Tenho lido sobre a possibilidade de exclusão do Corinthias da Libertadores. Duvido que isso ocorra. A competição não é somente esportiva, tem o lado comercial e expulsar o atual campeão seria prejudicial para os negócios. Infelizmente, a vida de uma pessoa tem menos valor do que o dinheiro dos patrocinadores.
Poderíamos imaginar que uma punição exemplar seria banir torcedores dos próximos jogos do Corinthians mas isso seria punir os inocentes. Multa pecuniária? Dinheiro confortaria a família do garoto? Eu não aceitaria mas muita gente sim. Perda de pontos da partida? Um a mais ou a menos…
O fato é que o problema é bem maior do que a tragédia de ontem. Há risco de que fato igual se repita em estádios brasileiros a qualquer momento, como bem disse hoje o Perrone em seu blog. As torcidas uniformizadas são violentas e vão aos estádios sempre dispostos a brigar. Alegam que vão prontas para se defender porque sempre há a possibilidade de serem atacados pela torcida adversária.
Não concordo com essa atitude e é a polícia quem deve garantir que as torcidas adversárias não cheguem perto uma da outra. Nem dentro nem nas cercanias do estádio. E ninguém pode entrar no estádio portando qualquer objeto além dos pertences pessoais e as bandeiras.
Muito ainda se vai falar sobre o assunto, muitos vão meter o pau no Corinthians e nos corinthianos mas a violência não está em uma ou outra torcida, está no ser humano.

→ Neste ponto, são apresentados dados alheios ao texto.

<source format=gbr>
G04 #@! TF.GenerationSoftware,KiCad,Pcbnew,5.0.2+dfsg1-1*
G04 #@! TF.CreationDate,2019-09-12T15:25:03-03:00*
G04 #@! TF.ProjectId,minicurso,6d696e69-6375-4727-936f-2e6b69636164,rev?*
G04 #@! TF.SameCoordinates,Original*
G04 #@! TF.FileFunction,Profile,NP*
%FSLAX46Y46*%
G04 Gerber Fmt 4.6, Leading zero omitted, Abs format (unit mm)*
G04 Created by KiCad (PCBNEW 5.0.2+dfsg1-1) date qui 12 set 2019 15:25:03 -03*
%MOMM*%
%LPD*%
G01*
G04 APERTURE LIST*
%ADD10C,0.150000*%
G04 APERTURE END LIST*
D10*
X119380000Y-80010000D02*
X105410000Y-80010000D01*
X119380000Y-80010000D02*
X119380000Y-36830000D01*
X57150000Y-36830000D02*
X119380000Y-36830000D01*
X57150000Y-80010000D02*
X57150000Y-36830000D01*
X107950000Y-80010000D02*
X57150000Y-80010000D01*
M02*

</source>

Não faltam exemplos de violências absurdas como a de uma senhora que foi agredida ontem em um assalto. Ela tem 81 anos e lutou contra 4 marmanjos por sua bola e sua vida. São covardes que preferem o roubo fácil ao trabalho duro.

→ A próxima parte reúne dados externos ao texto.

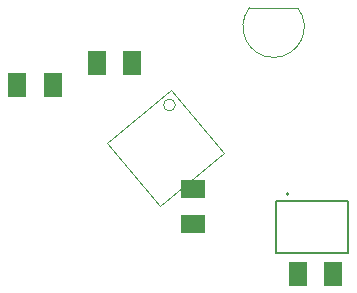
<source format=gbp>
G04 Layer_Color=128*
%FSLAX24Y24*%
%MOIN*%
G70*
G01*
G75*
%ADD11R,0.0787X0.0591*%
%ADD12R,0.0591X0.0787*%
%ADD17C,0.0079*%
%ADD18C,0.0039*%
%ADD19C,0.0050*%
D11*
X7434Y3991D02*
D03*
Y2809D02*
D03*
D12*
X1594Y7450D02*
D03*
X2775D02*
D03*
X5425Y8200D02*
D03*
X4244D02*
D03*
X12125Y1150D02*
D03*
X10944D02*
D03*
D17*
X10633Y3824D02*
G03*
X10633Y3824I-39J0D01*
G01*
D02*
G03*
X10633Y3824I-39J0D01*
G01*
D18*
X6857Y6792D02*
G03*
X6857Y6792I-197J0D01*
G01*
X9328Y10030D02*
G03*
X10941Y10030I807J-630D01*
G01*
X4593Y5520D02*
X6704Y7291D01*
X6364Y3409D02*
X8476Y5180D01*
X6704Y7291D02*
X8476Y5180D01*
X4593Y5520D02*
X6364Y3409D01*
X9328Y10030D02*
X10941D01*
D19*
X10223Y1846D02*
X12624D01*
X10223D02*
Y3575D01*
X12624D01*
Y1846D02*
Y3575D01*
X10223Y1846D02*
X12624D01*
X10223D02*
Y3575D01*
X12624D01*
Y1846D02*
Y3575D01*
M02*

</source>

Assim é o ser humano nestes dias sombrios. Estamos ficando paranóicos e exacerbando nossos instintos mais baixos. Vejam os games que jogamos e os filmes que assistimos. Mesmo que o objetivo seja o bem vencer o mal, o que gostamos é da violência, é ver uma luta, um bandido sendo morto, uma boa explosão.
A natureza do ser humano é essa. Somos violentos. Duas coisas nos impedem de sair batendo em todo mundo: medo de punição e civilidade.
Parece que, infelizmente, o número de pessoas civilizadas têm diminuído a cada dia.